:: WHAT YOU WILL DO ::
For each record, copy the text exactly and omit any picture it holds.

:: RECORDED DATA ::

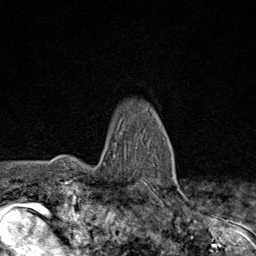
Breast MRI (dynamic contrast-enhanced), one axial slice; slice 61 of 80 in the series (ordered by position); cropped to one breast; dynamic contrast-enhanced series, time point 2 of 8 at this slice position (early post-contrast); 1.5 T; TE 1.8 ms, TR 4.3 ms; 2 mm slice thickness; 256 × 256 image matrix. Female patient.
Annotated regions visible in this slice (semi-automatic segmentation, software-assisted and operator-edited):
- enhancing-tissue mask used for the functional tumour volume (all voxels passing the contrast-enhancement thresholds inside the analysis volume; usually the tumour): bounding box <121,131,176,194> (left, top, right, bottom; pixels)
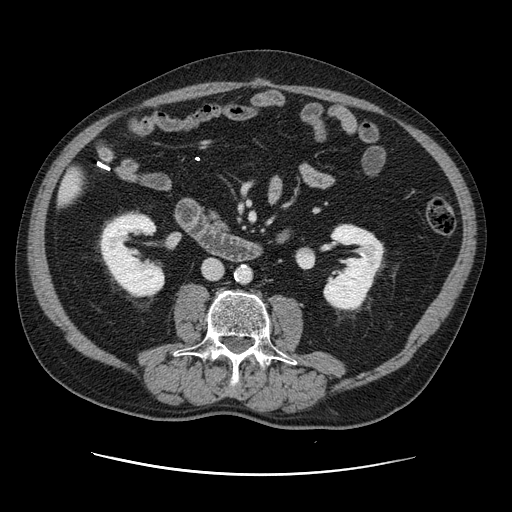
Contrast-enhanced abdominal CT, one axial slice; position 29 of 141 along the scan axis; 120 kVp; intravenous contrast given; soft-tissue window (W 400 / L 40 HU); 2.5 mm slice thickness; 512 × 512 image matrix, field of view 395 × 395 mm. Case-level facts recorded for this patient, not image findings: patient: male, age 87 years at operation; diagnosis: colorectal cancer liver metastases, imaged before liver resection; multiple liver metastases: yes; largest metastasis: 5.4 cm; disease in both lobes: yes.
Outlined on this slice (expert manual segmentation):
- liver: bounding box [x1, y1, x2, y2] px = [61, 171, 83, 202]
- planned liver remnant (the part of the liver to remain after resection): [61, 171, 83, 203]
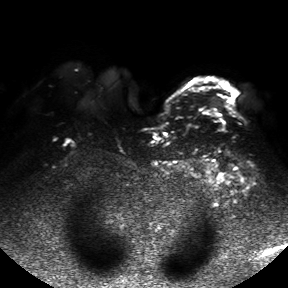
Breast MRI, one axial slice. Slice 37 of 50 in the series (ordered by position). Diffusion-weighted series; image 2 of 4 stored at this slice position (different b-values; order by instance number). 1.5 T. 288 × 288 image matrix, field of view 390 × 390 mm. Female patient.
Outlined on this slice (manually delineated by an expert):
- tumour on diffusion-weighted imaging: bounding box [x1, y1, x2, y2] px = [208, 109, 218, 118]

:: SOLUTION FOR THIS PROBLEM ::
Breast MRI (dynamic contrast-enhanced), one axial slice; slice 61 of 80 in the series (ordered by position); cropped to one breast; dynamic contrast-enhanced series, time point 2 of 8 at this slice position (early post-contrast); 1.5 T; TE 1.8 ms, TR 4.3 ms; 2 mm slice thickness; 256 × 256 image matrix. Female patient.
Annotated regions visible in this slice (semi-automatic segmentation, software-assisted and operator-edited):
- enhancing-tissue mask used for the functional tumour volume (all voxels passing the contrast-enhancement thresholds inside the analysis volume; usually the tumour): bounding box <121,131,176,194> (left, top, right, bottom; pixels)
Contrast-enhanced abdominal CT, one axial slice; position 29 of 141 along the scan axis; 120 kVp; intravenous contrast given; soft-tissue window (W 400 / L 40 HU); 2.5 mm slice thickness; 512 × 512 image matrix, field of view 395 × 395 mm. Case-level facts recorded for this patient, not image findings: patient: male, age 87 years at operation; diagnosis: colorectal cancer liver metastases, imaged before liver resection; multiple liver metastases: yes; largest metastasis: 5.4 cm; disease in both lobes: yes.
Outlined on this slice (expert manual segmentation):
- liver: bounding box [x1, y1, x2, y2] px = [61, 171, 83, 202]
- planned liver remnant (the part of the liver to remain after resection): [61, 171, 83, 203]
Breast MRI, one axial slice. Slice 37 of 50 in the series (ordered by position). Diffusion-weighted series; image 2 of 4 stored at this slice position (different b-values; order by instance number). 1.5 T. 288 × 288 image matrix, field of view 390 × 390 mm. Female patient.
Outlined on this slice (manually delineated by an expert):
- tumour on diffusion-weighted imaging: bounding box [x1, y1, x2, y2] px = [208, 109, 218, 118]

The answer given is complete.